You have to ask: What’s the most important information about a sound? Casey says. And that’s what you extract. For example, creating a model of what footsteps sound like allows a computer to produce thousands of different footsteps--quick steps or slow ones, heavy or light, steps on wood or concrete or marble. Using this type of model, Casey can generate realistic sounds with surprisingly little data. To transmit a symphony, for example, he would send the musical score along with models of what each instrument sounds like; the computer on the other end would reconstruct the entire symphony from that information.
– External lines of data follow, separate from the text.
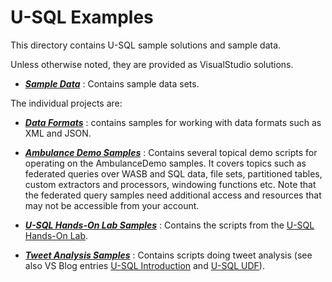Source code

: # U-SQL Examples 

This directory contains U-SQL sample solutions and sample data. 

Unless otherwise noted, they are provided as VisualStudio solutions. 

- [***Sample Data***](Samples) : Contains sample data sets.

The individual projects are:

- [***Data Formats***](DataFormats) : contains samples for working with data formats such as XML and JSON.

- [***Ambulance Demo Samples***](AmbulanceDemo) : Contains several topical demo scripts for operating on the AmbulanceDemo samples. It covers topics such as federated queries over WASB and SQL data, file sets, partitioned tables, custom extractors and processors, windowing functions etc. Note that the federated query samples need additional access and resources that may not be accessible from your account.

- [***U-SQL Hands-On Lab Samples***](IntroHOL-USQL) : Contains the scripts from the [U-SQL Hands-On Lab](http://aka.ms/usql-hol).

- [***Tweet Analysis Samples***](TweetAnalysis) : Contains scripts doing tweet analysis (see also VS Blog entries [U-SQL Introduction](http://blogs.msdn.com/b/visualstudio/archive/2015/09/28/introducing-u-sql.aspx) and [U-SQL UDF](http://blogs.msdn.com/b/visualstudio/archive/2015/10/28/writing-and-using-custom-code-in-u-sql-user-defined-functions.aspx)).
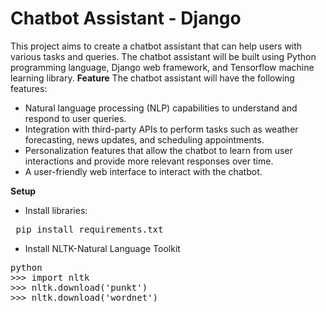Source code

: # Chatbot Assistant - Django
This project aims to create a chatbot assistant that can help users with various tasks and queries. The chatbot assistant will be built using Python programming language, Django web framework, and Tensorflow machine learning library.
**Feature**
The chatbot assistant will have the following features:
+ Natural language processing (NLP) capabilities to understand and respond to user queries.
+ Integration with third-party APIs to perform tasks such as weather forecasting, news updates, and scheduling appointments.
+ Personalization features that allow the chatbot to learn from user interactions and provide more relevant responses over time.
+ A user-friendly web interface to interact with the chatbot.

**Setup**

+ Install libraries:
<pre> pip install requirements.txt </pre>

+ Install NLTK-Natural Language Toolkit
<pre>python
>>> import nltk
>>> nltk.download('punkt') 
>>> nltk.download('wordnet')
</pre>
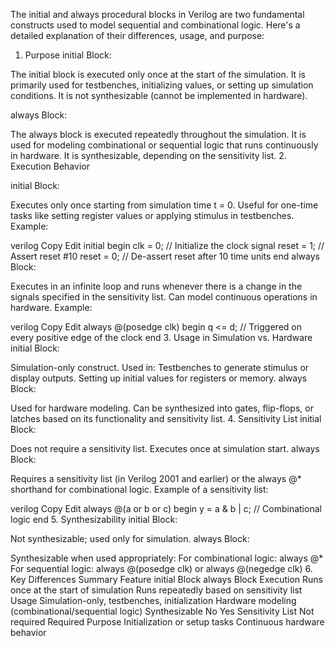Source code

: The initial and always procedural blocks in Verilog are two fundamental constructs used to model sequential and combinational logic. Here's a detailed explanation of their differences, usage, and purpose:

1. Purpose
initial Block:

The initial block is executed only once at the start of the simulation.
It is primarily used for testbenches, initializing values, or setting up simulation conditions.
It is not synthesizable (cannot be implemented in hardware).

always Block:

The always block is executed repeatedly throughout the simulation.
It is used for modeling combinational or sequential logic that runs continuously in hardware.
It is synthesizable, depending on the sensitivity list.
2. Execution Behavior

initial Block:

Executes only once starting from simulation time t = 0.
Useful for one-time tasks like setting register values or applying stimulus in testbenches.
Example:

verilog
Copy
Edit
initial begin
    clk = 0;          // Initialize the clock signal
    reset = 1;        // Assert reset
    #10 reset = 0;    // De-assert reset after 10 time units
end
always Block:

Executes in an infinite loop and runs whenever there is a change in the signals specified in the sensitivity list.
Can model continuous operations in hardware.
Example:

verilog
Copy
Edit
always @(posedge clk) begin
    q <= d;          // Triggered on every positive edge of the clock
end
3. Usage in Simulation vs. Hardware
initial Block:

Simulation-only construct.
Used in:
Testbenches to generate stimulus or display outputs.
Setting up initial values for registers or memory.
always Block:

Used for hardware modeling.
Can be synthesized into gates, flip-flops, or latches based on its functionality and sensitivity list.
4. Sensitivity List
initial Block:

Does not require a sensitivity list. Executes once at simulation start.
always Block:

Requires a sensitivity list (in Verilog 2001 and earlier) or the always @* shorthand for combinational logic.
Example of a sensitivity list:

verilog
Copy
Edit
always @(a or b or c) begin
    y = a & b | c;   // Combinational logic
end
5. Synthesizability
initial Block:

Not synthesizable; used only for simulation.
always Block:

Synthesizable when used appropriately:
For combinational logic: always @*
For sequential logic: always @(posedge clk) or always @(negedge clk)
6. Key Differences Summary
Feature	initial Block	always Block
Execution	Runs once at the start of simulation	Runs repeatedly based on sensitivity list
Usage	Simulation-only, testbenches, initialization	Hardware modeling (combinational/sequential logic)
Synthesizable	No	Yes
Sensitivity List	Not required	Required
Purpose	Initialization or setup tasks	Continuous hardware behavior
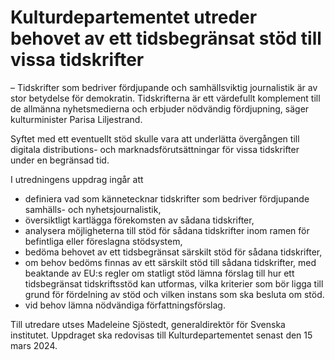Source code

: # Kulturdepartementet utreder behovet av ett tidsbegränsat stöd till vissa tidskrifter

– Tidskrifter som bedriver fördjupande och samhällsviktig journalistik är av stor betydelse för demokratin. Tidskrifterna är ett värdefullt komplement till de allmänna nyhetsmedierna och erbjuder nödvändig fördjupning, säger kulturminister Parisa Liljestrand.

Syftet med ett eventuellt stöd skulle vara att underlätta övergången till digitala distributions\- och marknadsförutsättningar för vissa tidskrifter under en begränsad tid.

I utredningens uppdrag ingår att

* definiera vad som kännetecknar tidskrifter som bedriver fördjupande samhälls\- och nyhetsjournalistik,
* översiktligt kartlägga förekomsten av sådana tidskrifter,
* analysera möjligheterna till stöd för sådana tidskrifter inom ramen för befintliga eller föreslagna stödsystem,
* bedöma behovet av ett tidsbegränsat särskilt stöd för sådana tidskrifter,
* om behov bedöms finnas av ett särskilt stöd till sådana tidskrifter, med beaktande av EU:s regler om statligt stöd lämna förslag till hur ett tidsbegränsat tidskriftsstöd kan utformas, vilka kriterier som bör ligga till grund för fördelning av stöd och vilken instans som ska besluta om stöd.
* vid behov lämna nödvändiga författningsförslag.

Till utredare utses Madeleine Sjöstedt, generaldirektör för Svenska institutet. Uppdraget ska redovisas till Kulturdepartementet senast den 15 mars 2024\.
In October, Casey assembled several different models of this sort into a proof-of-concept program called NetSound. Sending music between two computers equipped with the software takes at least a thousand times less data than conventional digital sampling methods--in theory, all classical music currently recorded could be represented on one compact disk. Casey admits, however, that the music, though note-perfect, would lack the warmth and personality of a human performance. For this reason, he thinks his invention will complement, rather than supplant, conventional recording methods. It might be useful, for instance, in supplying computer games with versatile and convincing sound effects. Or it could be used in a program that allows a person sitting at a keyboard to act as conductor, shaping the performance to his own taste. At present he’s trying to get his technique accepted as an industry standard.

Talk Like A Man

University of Chicago and Microsoft’s Speakeasy

INNOVATOR: John Goldsmith

It was the best of times, it was the worst of times. That is how John Goldsmith would have read the famous first sentence from A Tale of Two Cities, using a change of pitch to emphasize the two key words. His computer program, however, apparently still had a few bugs. It read, It was the best of times, it was the worst of times.

Still, it was a big advance over the utterly flat monotone that other computer programs have been able to achieve. Although computers have been able to produce intelligible speech for several years, says Goldsmith, the intonation has been so flat and artificial that it is painful to listen to for more than two or three minutes at a time.

In 1995, during a sabbatical from the linguistics department at the University of Chicago, Goldsmith set out to correct this deficiency and teach computers how to mimic the intonation patterns--the rising and falling pitch--of human speakers. He set down a series of rules that reflect how American English speakers vary their pitch as they’re speaking. For example, in a yes-no question such as Have you had dinner yet? the main accented word--dinner--is spoken with the lowest pitch. By contrast, in a why-what-where-when-how question such as When is dinner? the same key word has the highest pitch. At Microsoft’s research labs, where Goldsmith was spending his sabbatical, he turned the rules into a computer program he calls Speakeasy.

From there, development proceeded by trial and error. He would feed some test sentences, such as the line from Dickens, and see what the computer did wrong. You fix one thing, then another, then a third and a fourth, he says. All the while, Speakeasy became more and more human in its intonation for more and more sentence constructions--even though, Goldsmith says, you still know it’s a computer. He finished the program last September, but Microsoft won’t say what plans it has for the technology, if any. Meanwhile, Goldsmith is trying to teach his program to put pauses into speech in the same way that humans do. Maybe someday he’ll even have it make Freudian slips.